Saulo Vasconcelos: Acabamos o contrato agora com O Homem Dela Mancha. Foram dois
espetáculos: A Madrinha (Embriagada) e O Homem de La Mancha, e o curso inédito de teatro
musical reconhecido pelo Mec. Eu fiz parte dos dois projetos, sou coordenador do
departamento de canto desse curso de teatro musical. E é legal também, pois é um curso
gratuito para quem não tem condições de pagar; se ela comprovar que ela não tem renda, ela
pode fazer o curso de três anos, que são cinco dias por semana, cinco horas por dia; é um
curso formal e inédito.
Leiriane: E a Lei Rouanet?
Saulo Vasconcelos: Seu projeto foi aprovado na Lei Rouanet. Isso não quer dizer que você vá
conseguir uma captação. As empresas têm que estar disposta: “Ah, esse dinheiro ia ter que ser
gasto em impostos mesmo”; mas não sei por que muitas empresas preferem pagar aquele
dinheiro em forma de imposto do que dar em um projeto que pode não dar em nada. Eu não
posso fazer nada... só posso chegar lá e apresentar o melhor projeto que eu tenho e esperar
que as pessoas se interessem por ele.
Leiriane: E a relação entre atores famosos na televisão com os demais artistas do elenco?

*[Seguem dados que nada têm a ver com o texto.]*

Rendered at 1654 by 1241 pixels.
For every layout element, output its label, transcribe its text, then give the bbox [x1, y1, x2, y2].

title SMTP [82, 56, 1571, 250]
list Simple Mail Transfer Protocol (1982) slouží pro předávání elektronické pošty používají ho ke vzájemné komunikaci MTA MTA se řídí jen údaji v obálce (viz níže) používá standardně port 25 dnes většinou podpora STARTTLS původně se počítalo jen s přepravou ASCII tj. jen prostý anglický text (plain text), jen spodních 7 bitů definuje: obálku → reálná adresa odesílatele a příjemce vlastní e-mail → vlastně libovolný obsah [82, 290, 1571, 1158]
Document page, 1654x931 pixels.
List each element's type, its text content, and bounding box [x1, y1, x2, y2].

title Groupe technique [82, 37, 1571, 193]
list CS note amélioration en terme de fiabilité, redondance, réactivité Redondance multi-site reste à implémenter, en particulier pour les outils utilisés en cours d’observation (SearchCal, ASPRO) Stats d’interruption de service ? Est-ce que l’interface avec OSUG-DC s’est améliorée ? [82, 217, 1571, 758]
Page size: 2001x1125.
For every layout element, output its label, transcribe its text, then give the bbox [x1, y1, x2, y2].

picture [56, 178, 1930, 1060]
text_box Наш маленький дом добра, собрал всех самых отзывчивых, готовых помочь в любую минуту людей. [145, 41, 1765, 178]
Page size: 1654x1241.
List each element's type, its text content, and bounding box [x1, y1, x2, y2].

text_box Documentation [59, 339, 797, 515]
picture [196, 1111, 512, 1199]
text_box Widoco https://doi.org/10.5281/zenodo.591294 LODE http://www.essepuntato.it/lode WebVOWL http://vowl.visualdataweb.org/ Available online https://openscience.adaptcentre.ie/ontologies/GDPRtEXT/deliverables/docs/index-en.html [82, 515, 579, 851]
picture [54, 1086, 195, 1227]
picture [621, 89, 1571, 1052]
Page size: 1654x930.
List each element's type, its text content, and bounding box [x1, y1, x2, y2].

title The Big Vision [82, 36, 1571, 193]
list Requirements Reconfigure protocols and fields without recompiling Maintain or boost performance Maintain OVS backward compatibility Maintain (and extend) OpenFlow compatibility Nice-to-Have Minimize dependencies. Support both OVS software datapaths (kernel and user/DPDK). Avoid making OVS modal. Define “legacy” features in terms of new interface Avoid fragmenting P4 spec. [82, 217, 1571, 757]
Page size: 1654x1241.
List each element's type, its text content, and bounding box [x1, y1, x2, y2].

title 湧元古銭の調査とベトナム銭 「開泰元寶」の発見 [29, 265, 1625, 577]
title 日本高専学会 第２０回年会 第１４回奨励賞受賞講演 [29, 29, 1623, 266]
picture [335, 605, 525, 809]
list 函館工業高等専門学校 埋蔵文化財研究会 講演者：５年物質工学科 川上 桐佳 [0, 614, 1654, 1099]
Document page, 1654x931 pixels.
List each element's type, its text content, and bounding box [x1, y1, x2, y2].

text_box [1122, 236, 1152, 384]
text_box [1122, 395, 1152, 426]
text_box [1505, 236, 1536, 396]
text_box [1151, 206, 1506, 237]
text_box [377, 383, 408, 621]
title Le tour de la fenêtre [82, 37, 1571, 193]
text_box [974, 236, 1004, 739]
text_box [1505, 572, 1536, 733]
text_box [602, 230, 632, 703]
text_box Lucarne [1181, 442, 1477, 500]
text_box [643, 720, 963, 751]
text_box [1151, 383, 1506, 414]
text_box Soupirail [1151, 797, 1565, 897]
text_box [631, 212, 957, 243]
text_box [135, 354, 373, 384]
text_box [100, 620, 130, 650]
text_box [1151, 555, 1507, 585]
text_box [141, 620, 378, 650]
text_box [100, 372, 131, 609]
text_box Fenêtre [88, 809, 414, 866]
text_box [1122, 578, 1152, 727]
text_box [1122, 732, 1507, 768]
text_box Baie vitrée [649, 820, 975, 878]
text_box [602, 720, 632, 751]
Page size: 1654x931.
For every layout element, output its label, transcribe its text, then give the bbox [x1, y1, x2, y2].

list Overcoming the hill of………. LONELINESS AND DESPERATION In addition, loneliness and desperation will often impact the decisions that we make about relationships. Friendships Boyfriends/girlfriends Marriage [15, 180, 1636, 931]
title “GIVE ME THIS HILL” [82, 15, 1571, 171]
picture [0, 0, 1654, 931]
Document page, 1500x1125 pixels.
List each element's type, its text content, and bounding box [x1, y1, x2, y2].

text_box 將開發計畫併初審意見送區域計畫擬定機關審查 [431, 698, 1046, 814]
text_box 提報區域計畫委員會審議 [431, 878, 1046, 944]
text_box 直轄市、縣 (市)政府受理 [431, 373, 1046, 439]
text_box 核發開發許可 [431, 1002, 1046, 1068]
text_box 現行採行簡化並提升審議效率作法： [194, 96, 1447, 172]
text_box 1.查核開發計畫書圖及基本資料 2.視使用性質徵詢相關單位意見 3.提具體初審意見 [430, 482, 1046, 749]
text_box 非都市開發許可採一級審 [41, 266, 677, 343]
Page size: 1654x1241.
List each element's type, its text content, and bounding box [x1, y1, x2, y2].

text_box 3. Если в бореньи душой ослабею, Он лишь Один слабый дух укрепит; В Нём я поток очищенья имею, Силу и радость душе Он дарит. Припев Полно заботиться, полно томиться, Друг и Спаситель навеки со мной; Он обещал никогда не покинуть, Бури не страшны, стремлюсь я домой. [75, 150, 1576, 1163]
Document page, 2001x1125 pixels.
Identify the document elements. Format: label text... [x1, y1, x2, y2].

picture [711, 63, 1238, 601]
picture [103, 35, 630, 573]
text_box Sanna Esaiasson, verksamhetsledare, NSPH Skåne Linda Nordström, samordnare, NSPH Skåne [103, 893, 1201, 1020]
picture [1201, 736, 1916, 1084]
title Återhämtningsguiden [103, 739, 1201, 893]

Saulo Vasconcelos: Tem o lado positivo e o lado negativo. Eu, por exemplo, já passei uma
situação onde, originalmente com A Noviça Rebelde, eu perdi a possibilidade de começar a
fazer o papel porque foi o Herson Capri que fez, ele era global e mais interessante para o
espetáculo, apesar de eu ter mais condições técnicas de fazer o papel que ele. Ele é um bom
ator, mas não cantava nada, mas ele foi chamado mesmo assim porque ele tinha um apelo
midiático. Isso tem uma conotação negativa, mas positiva pra produção. Depende do ponto de
vista. Do ponto de vista do ator negativa, mas positiva para a produção. Da mesma forma
aconteceu comigo quando veio O Fantasma da Ópera daqui, ninguém questionou quem ia ser
eu. Claro, eu já tinha feito no México, quem melhor do que eu iria fazer o espetáculo? Então
porque fizeram a audição para o Fantasma se já estava escolhido o Fantasma? Mas eles
abriram as audições mesmo assim porque eles tinham que ter um substituto caso eu ficasse
doente. Então essa pessoa se sente lesada. Mas isso é benéfico pra mim que já fui vítima. Uma
coisa assim... É sempre muito interessante ter a mídia do nosso lado porque, sem divulgação,
o espetáculo não acontece, tem que ter divulgação, você tem que pegar uma parte do
orçamento, uma parte massiva, e dedicar à divulgação, pegar um bom naco de dinheiro e
direcionar para a divulgação daquele espetáculo, se não, você não vai conseguir fazer com
que as pessoas queiram sair de casa na hora do trânsito pra ver teatro. Por isso tem que ter
muito apelo de mídia pra falar: “nossa preciso ver isso aí porque é muito legal”.